Vergeltungsakt in Huawei-Affäre Kanada meldet zweiten Staatsbürger in China als vermisst

Der Kanadier Michael Spavor hat einst die Reise von US-Basketballstar Dennis Rodman nach Nordkorea eingefädelt, nun meldet ihn seine Regierung als in China vermisst - und vermutet eine Vergeltungsaktion.

Kunde in Huawei-Filiale in Peking (Archiv)
REUTERS

Kunde in Huawei-Filiale in Peking (Archiv)


Die Spannungen zwischen Kanada und China nach der vorübergehenden Festnahme von Huawei-Finanzchefin Meng Wanzhou nehmen zu. Wie das kanadische Außenministerium am Donnerstag bekanntgab, wird nach der Festnahme eines Kanadiers in China ein zweiter Staatsangehöriger in dem Land vermisst. Es könne kein Kontakt zu Michael Spavor hergestellt werden, nachdem dieser von chinesischen Behörden befragt worden sei. Chinesische Staatsmedien sprachen von Ermittlungen wegen einer Gefährdung der "nationalen Sicherheit".

Spavor ist ein in China lebender Unternehmer. Er vermittelt Reisen nach Nordkorea für sportliche, touristische, kulturelle und geschäftliche Zwecke. Spavor wurde unter anderem bekannt, als er Treffen von Ex-Basketballstar Dennis Rodman mit Nordkoreas Machthaber Kim Jong Un arrangierte. Vor einigen Jahren veröffentlichten nordkoreanische Staatsmedien Fotos von Spavor mit Kim.

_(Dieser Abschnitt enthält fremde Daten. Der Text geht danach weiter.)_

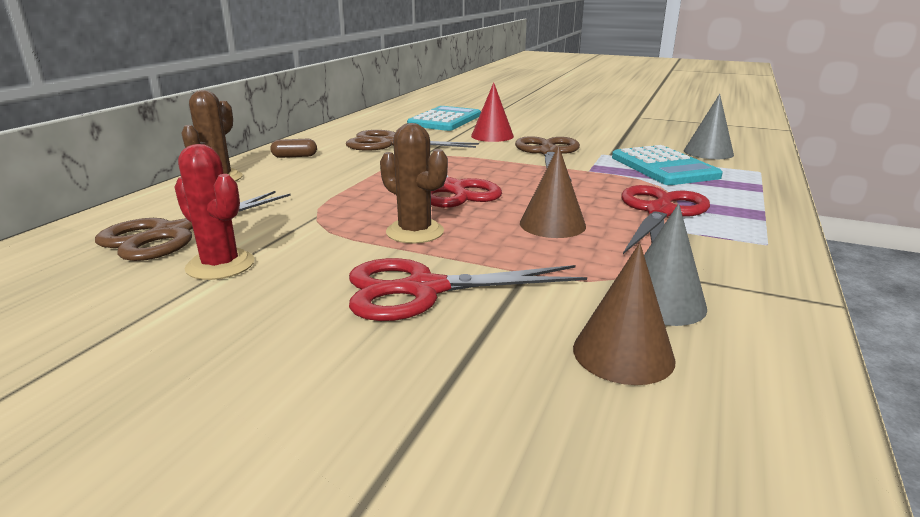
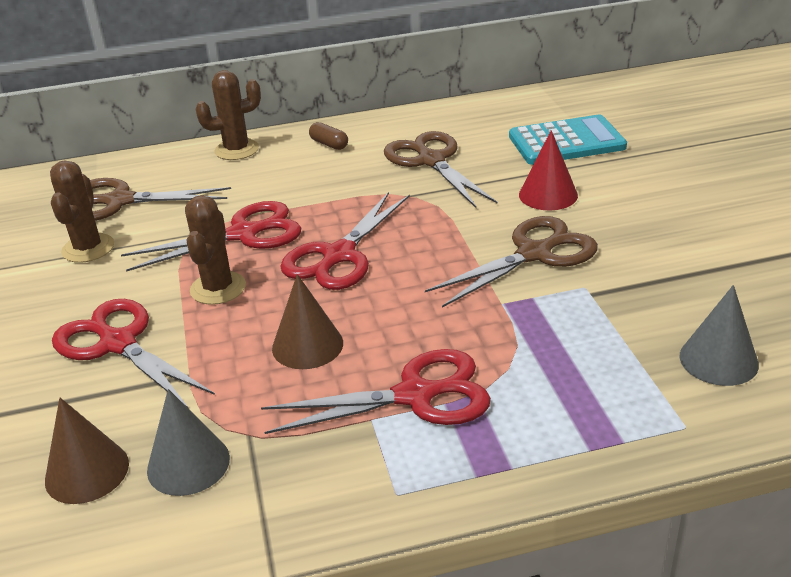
camera: 55 degrees right, 10 degrees up
(220, 265) = (88, 248): red cactus -> brown cactus
(353, 206) = (243, 234): none -> red scissors
(663, 167) = (590, 347): turquoise calculator -> none

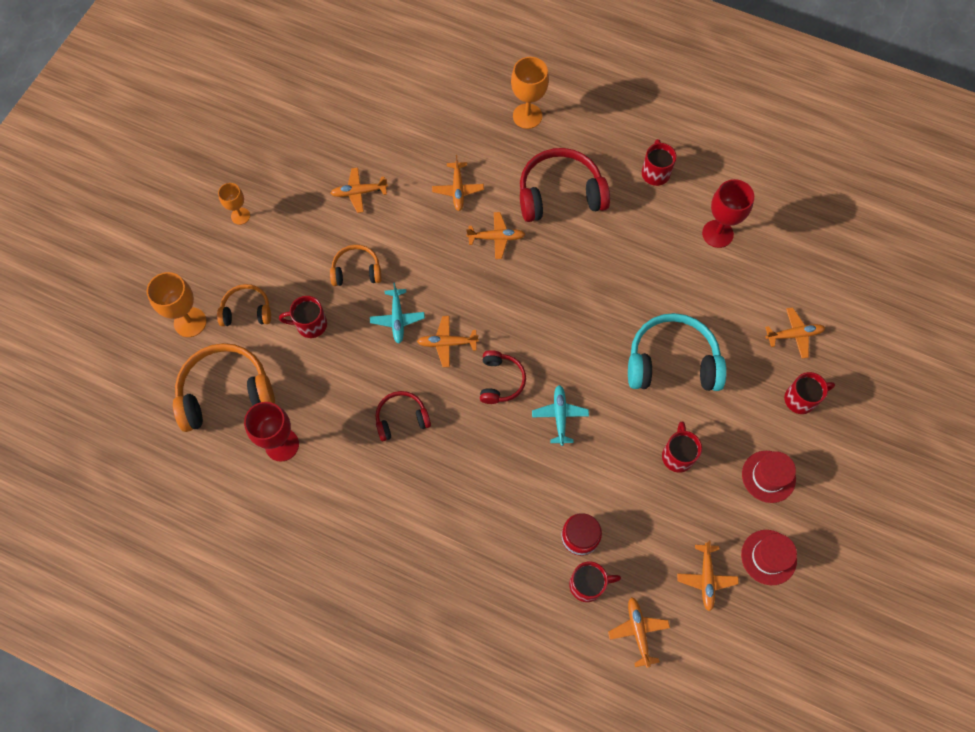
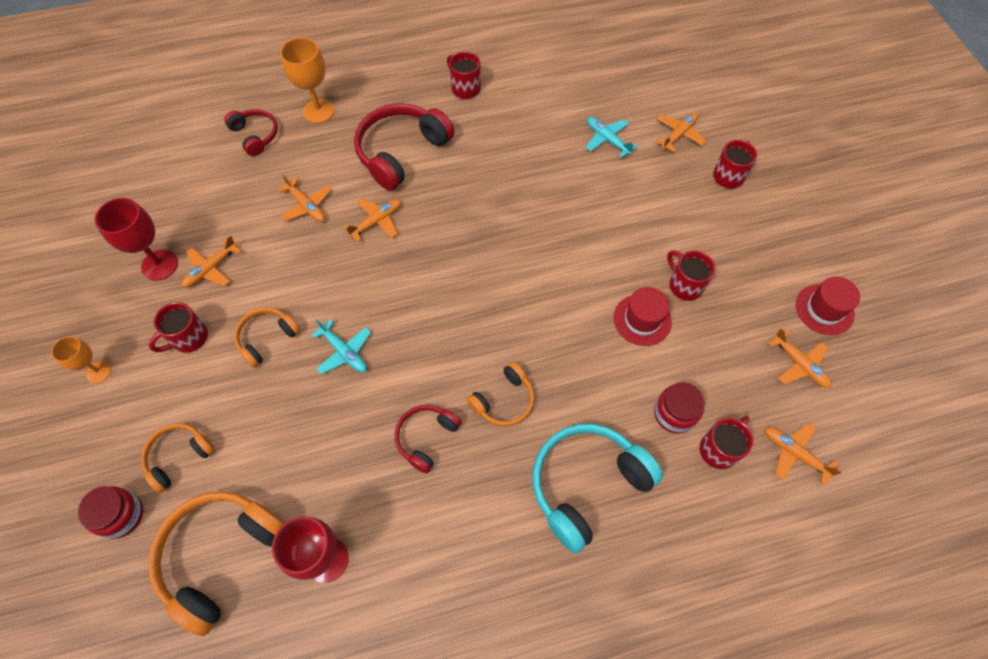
camera: 40 degrees left, 5 degrees down
(190, 322) = (121, 515): orange goblet -> red jar
(310, 324) = (260, 420): red mug -> red mug (188, 338)
(447, 343) = (410, 339): orange plane -> none
(472, 434) = (504, 401): none -> orange headphones
(500, 381) = (487, 336): red headphones -> red headphones (255, 135)
(560, 416) = (564, 326): turquoise plane -> turquoise plane (607, 140)
(672, 362) = (611, 217): turquoise headphones -> turquoise headphones (587, 485)
(717, 234) = (554, 101): red goblet -> red goblet (160, 265)
(768, 476) = (763, 249): red hat -> red hat (642, 320)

Vermisst nach einer Befragung

"Der kanadische Staatsbürger Michael Spavor wird derzeit in China vermisst", teilte ein Sprecher des kanadischen Außenministeriums am Donnerstag schriftlich mit. "Wir haben keinen Kontakt zu ihm aufnehmen können, seitdem er uns wissen ließ, dass er von den chinesischen Behörden befragt wird."

Vor der Bekanntgabe von Spavors Identität hatte Kanadas Außenministerin Chrystia Freeland bei einer Pressekonferenz gesagt, die kanadische Regierung versuche den Aufenthaltsort eines Staatsangehörigen in China zu ermitteln. Der Fall sei auch gegenüber der chinesischen Regierung zur Sprache gebracht worden.

Anrufe auf Spavors Handys blieben unbeantwortet. Auch der Versuch, telefonisch das Büro von seiner Organisation zu erreichen, blieb erfolglos. Eine staatliche Nachrichtenagentur in der nordostchinesischen Provinz Liaoning berichtete, die Staatssicherheit habe Ermittlungen gegen Spavor eingeleitet. Es bestehe der Verdacht von "Aktivitäten, die Chinas nationaler Sicherheit schaden".

Keine Begründung für die Festnahme

Bereits am Montag war bei einer Chinareise der frühere kanadische Diplomat Michael Kovrig festgenommen worden. Er ist Mitarbeiter der International Crisis Group (ICG), einer in Außenpolitikkreisen bekannten NGO. Er lebt in Hongkong.

Die chinesischen Behörden haben noch keine Angaben zu den Gründen für seine Festnahme gemacht. Chinesischen Medienberichten zufolge werden ihm ebenfalls Aktivitäten vorgeworfen, die Chinas nationale Sicherheit gefährden. Solche Formulierungen werden häufig verwendet, um Spionagevorwürfe zu umschreiben.

Experten und Freunde schätzten Kovrigs Festnahme dagegen als Vergeltung für die Verhaftung von Huawei-Finanzchefin Meng in Kanada ein (mehr zum Hintergrund erfahren Sie hier). Die Spitzenmanagerin des chinesischen Technologiekonzerns Huawei war am 1. Dezember in Vancouver festgenommen worden. Die USA werfen ihr Verstöße gegen die Iran-Sanktionen vor und fordern ihre Auslieferung. Die Festnahme erboste die chinesische Regierung.

Die 46-jährige Meng wurde inzwischen gegen Zahlung einer Millionen-Kaution und unter strengen Auflagen freigelassen. Das Auslieferungsverfahren läuft aber noch.

Zuletzt deutete US-Präsident Donald Trump an, er könnte sich in den Fall einschalten, um die Handelsgespräche seines Landes mit China zu erleichtern. Kanadas Außenministerin Freeland kritisierte dies: "Unsere Auslieferungspartner sollten nicht versuchen, den Auslieferungsprozess zu politisieren."